Research Projects

Google Scholar Profile

Wildland fires and air quality

Wildfires and prescribed burns can significantly impact air quality across large areas. We are using air quality models and data analyses to investigate the contributions of fires to air pollution and associated health impacts. One current research project is aimed at developing an Integrated Prescribed Fire Information System for the Southeastern US. Along with collaborators at the US Forest Service and Georgia Tech, our goal is to create a sustainable system that unifies fire records and can be used to address questions about the effects of prescribed burning on smoke exposure and air quality in the region. In another ongoing study, we are developing a modeling framework to estimate potential health impacts associated with wildfire smoke exposure. The modeling tools included will be used to quantify adverse impacts of smoke exposure from the 2016 Southeast wildfires on North Carolina public health. Past work has focused on the uncertainties associated with fire-related air quality forecasts and developing tools to improve model performance. Across these research efforts, we aim to provide useful guidance to environmental and land managers about the impacts of fires and address research needs in fire-related simulations.

Data layers of the Prescribed Fire and Air Quality Integrated Information System

Climate impacts on air quality and health

Climate change and air pollution are closely connected. Many conventional air pollutants are co-emitted by CO2 sources. Additionally, climate change can lead to atmospheric conditions that will degrade air quality and aggravate health effects. In this research, we are evaluating the effects of climate change and climate policy on U.S. air quality and public health using integrated economic, climate and atmospheric chemistry projections. Our work explores the main drivers of uncertainty in climate simulations and how this uncertainty propagates to projections of future air quality. The ultimate goal is to design modeling strategies that better capture the full range of uncertainty associated with climate simulations and can be used to provide more insightful impact assessments. We are closely working with collaborators at UC Davis and the University of Waterloo on this research.

Variability in projections of climate change impacts on ozone pollution.  

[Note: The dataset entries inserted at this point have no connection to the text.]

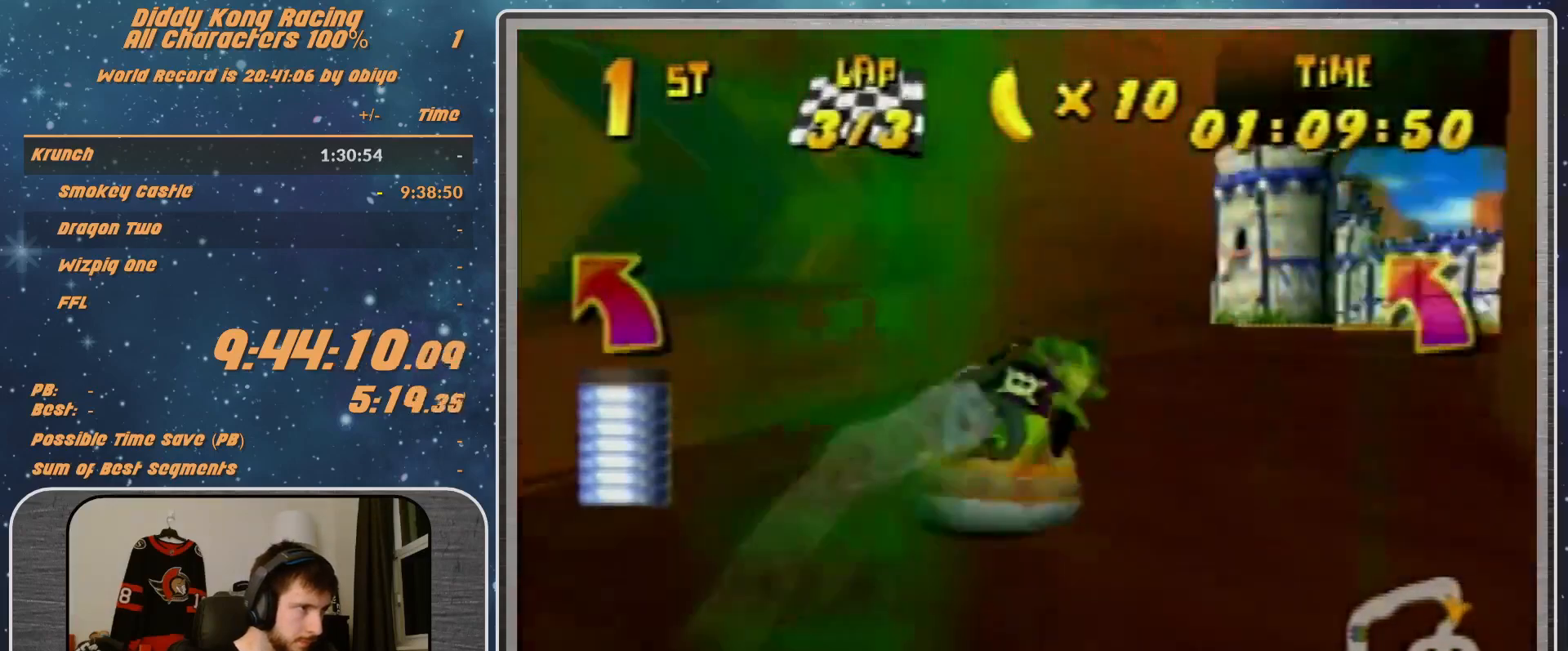
{"buttons": ["A", "R1"], "left_stick": "up-left", "events": [[133, "A", "up"], [133, "left_stick", "up-left"], [200, "A", "down"], [367, "A", "up"], [433, "A", "down"]]}
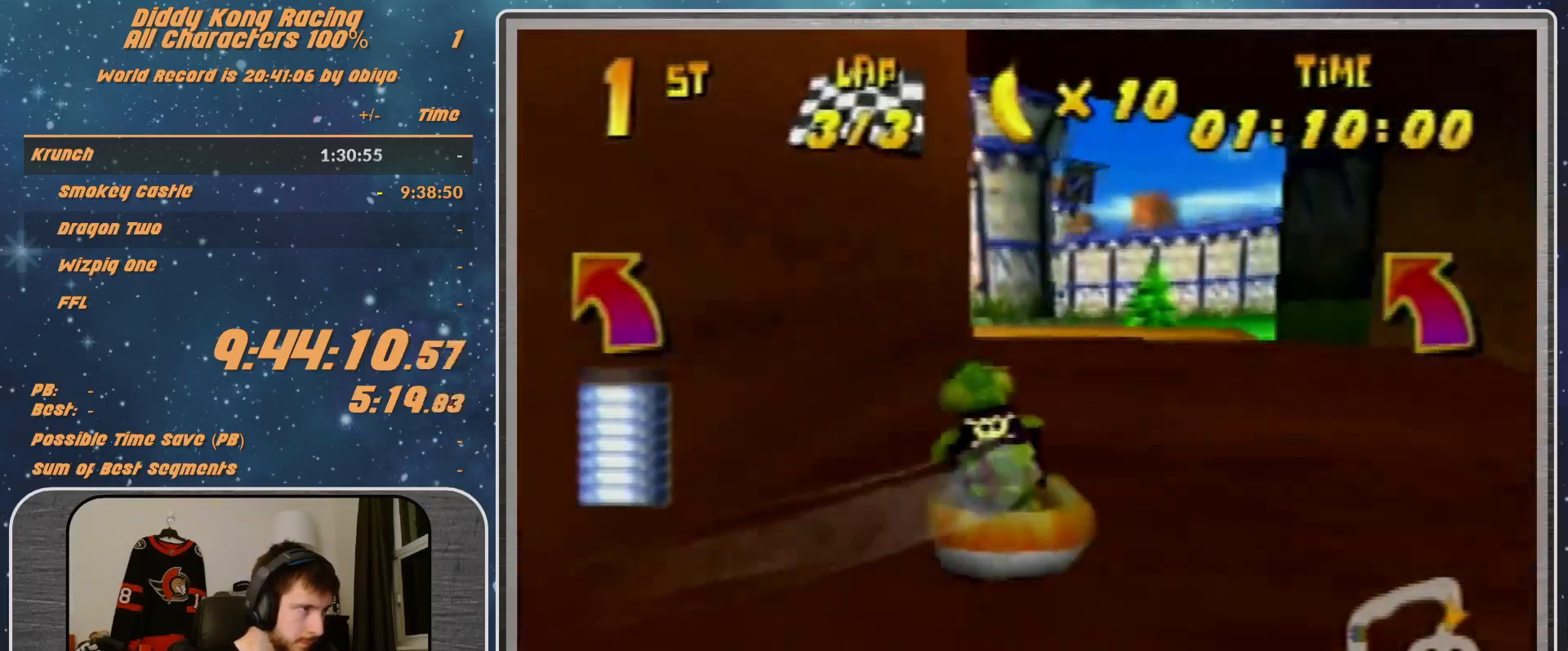
{"buttons": ["R1"], "left_stick": "up-left", "events": [[67, "A", "up"], [133, "A", "down"], [133, "left_stick", "up-right"], [200, "A", "up"], [233, "left_stick", "up-left"], [300, "A", "down"], [433, "A", "up"]]}
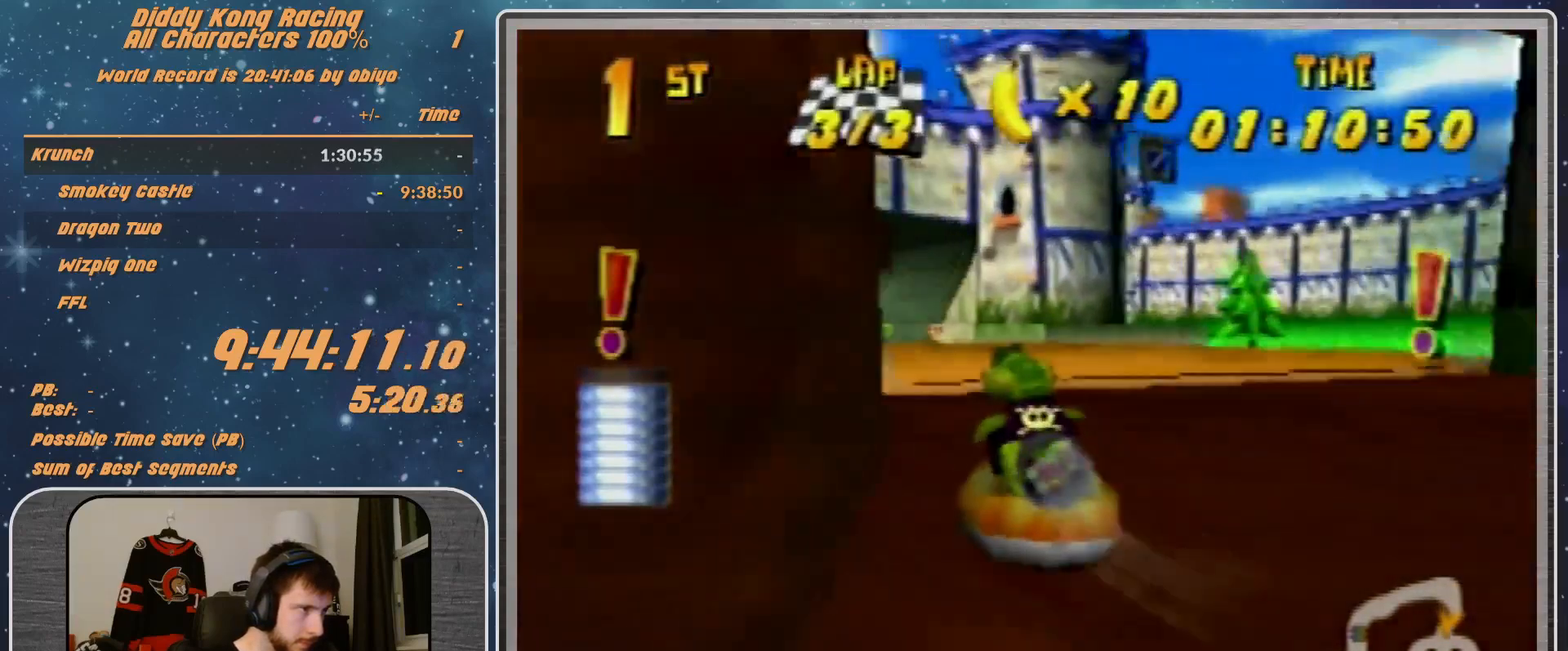
{"buttons": ["A", "R1"], "left_stick": "up-left", "events": [[267, "A", "down"], [333, "A", "up"], [400, "A", "down"]]}
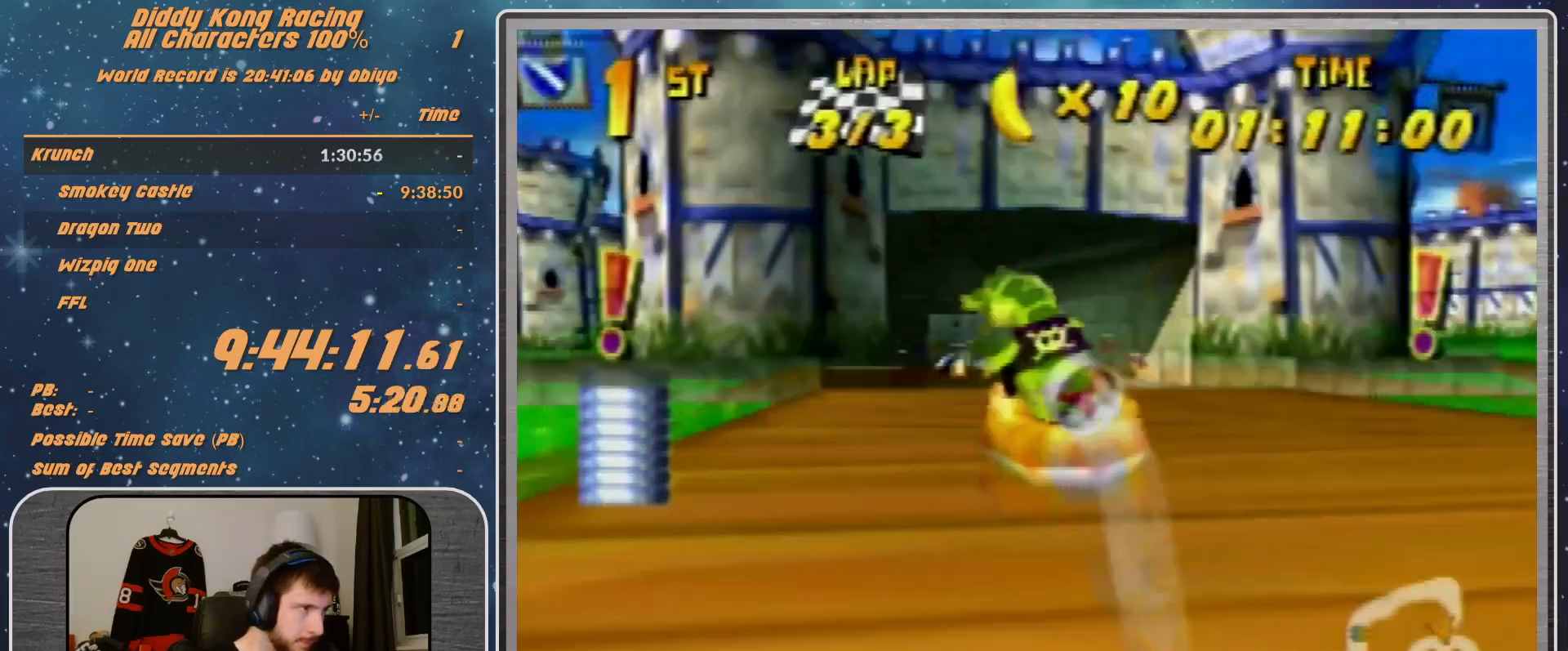
{"buttons": ["A", "R1"], "left_stick": "up-right", "events": [[67, "A", "up"], [67, "left_stick", "up-right"], [100, "A", "down"], [233, "A", "up"], [300, "A", "down"], [433, "A", "up"], [500, "A", "down"]]}
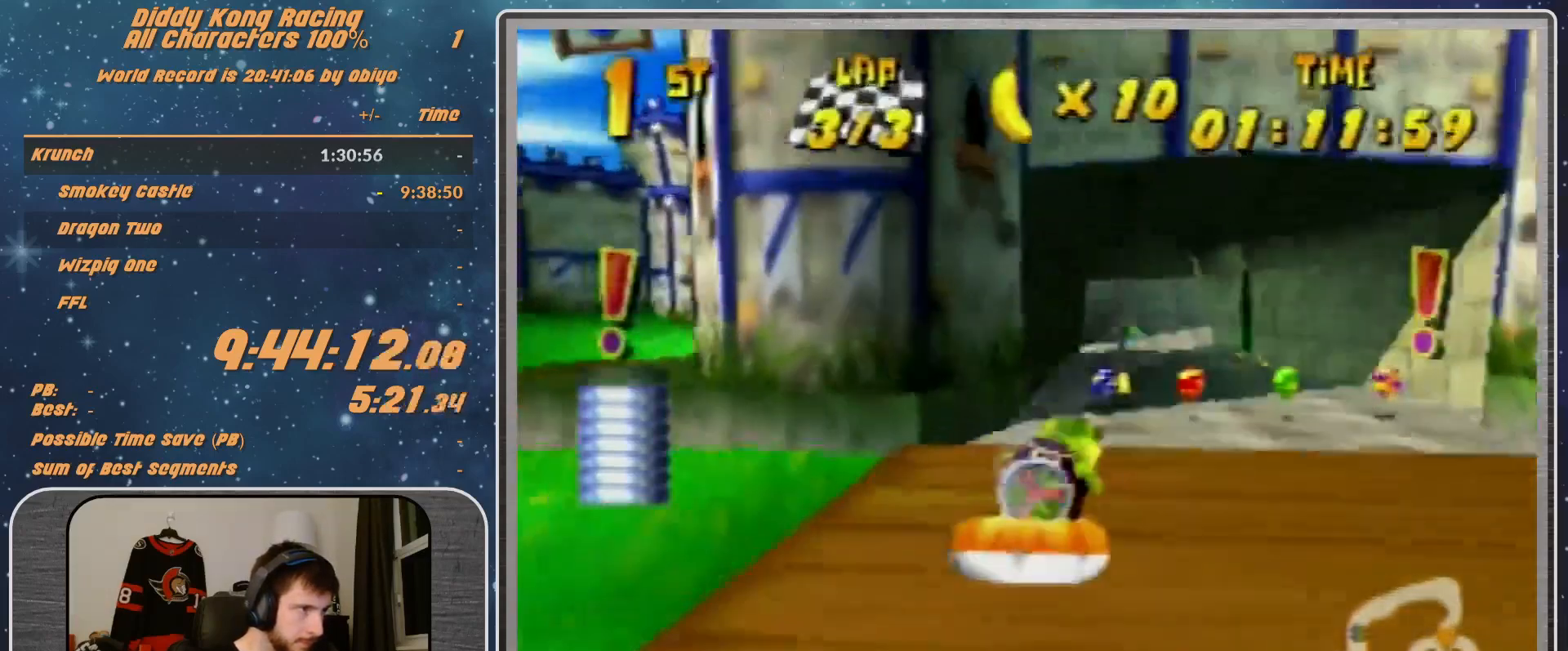
{"buttons": ["A", "R1"], "left_stick": "up-left", "events": [[167, "left_stick", "up-left"], [267, "A", "up"], [367, "A", "down"]]}
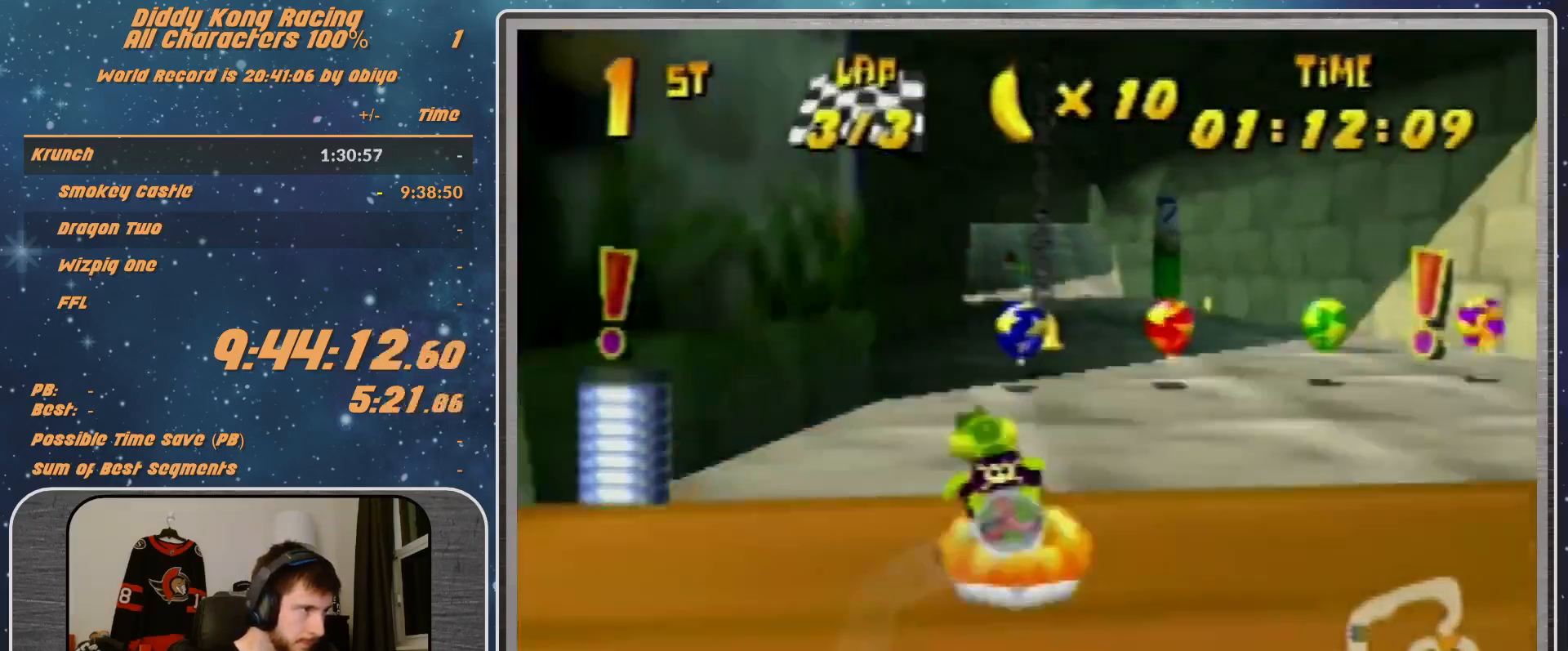
{"buttons": ["A", "R1"], "left_stick": "up-left", "events": [[67, "left_stick", "up-right"], [200, "A", "up"], [233, "A", "down"], [367, "A", "up"], [467, "A", "down"], [500, "left_stick", "up-left"]]}
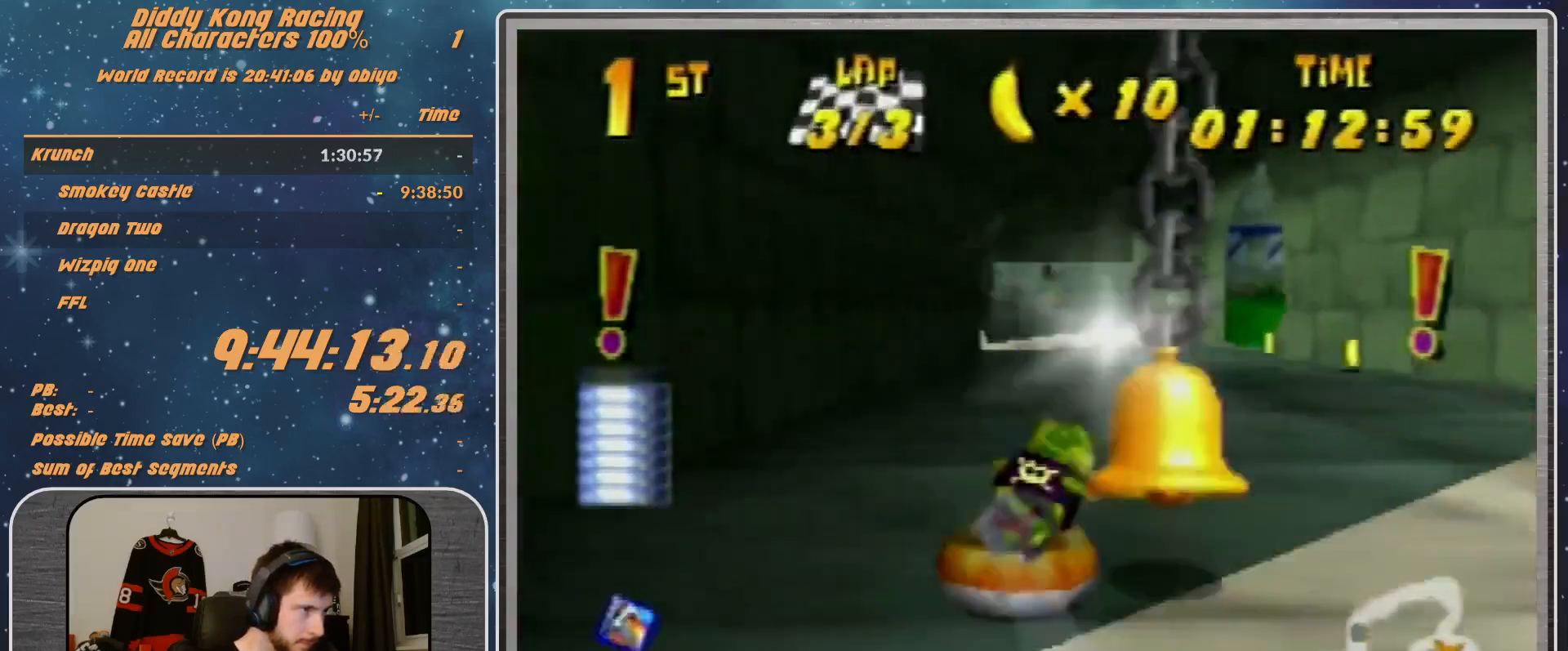
{"buttons": ["A", "R1"], "left_stick": "up-right", "events": [[267, "A", "up"], [367, "A", "down"], [400, "A", "up"], [467, "left_stick", "up-right"], [500, "A", "down"]]}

Power systems, air quality, and public health

Emissions associated with electricity generation are an important source of air pollution and adverse health effects. In this research, computational modeling is being used to explore the connections between power systems, air quality, and public health. In collaboration with economics and energy systems researchers at NC State, we are developing a coupled framework of power systems models, air pollution models, and economic evaluation of human health impacts. This framework will allow us to investigate if operational strategies for dispatching and grid-connected energy storage can yield cost-effective reductions in the human health impacts associated with power sector emissions.

Electricity generating units in the Texas Interconnection.

Air quality modeling in Latin America

Air pollution is a major contributor to global mortality and disease. Millions of people in large Latin American cities are exposed to especially high air pollutant concentrations.  We are working with collaborators from Universidad de La Salle in Colombia to model emissions and air quality in the city of Bogota. In this project, we will evaluate the impacts of different energy policy and emissions scenarios on the city’s air pollution. To pursue this goal, we are using regional-scale photochemical modeling to simulate this challenging urban atmosphere. The research is supported by Ecopetrol, the largest petroleum company in Colombia.

Atmosphere over Bogota, Colombia. 

Computational methods in air quality modeling

We are applying computational and numerical methods to develop new tools that can be used to simulate the interactions between environmental and human systems. Towards this end, we are setting up a modeling system that builds on the high-performance computing resources at NC State. Techniques being explored include adaptive grid modeling, reduced-form modeling, and machine learning approaches. We will use these to investigate different applications, including dynamic grid refinement in global chemical transport models, population-driven adaptive grid modeling for health impacts, reduced-form models for wildfire health and economic impacts, and machine learning algorithms for air quality forecasting.

Fixed- and adaptive-grid simulations of a fine particulate matter (PM2.5) plume.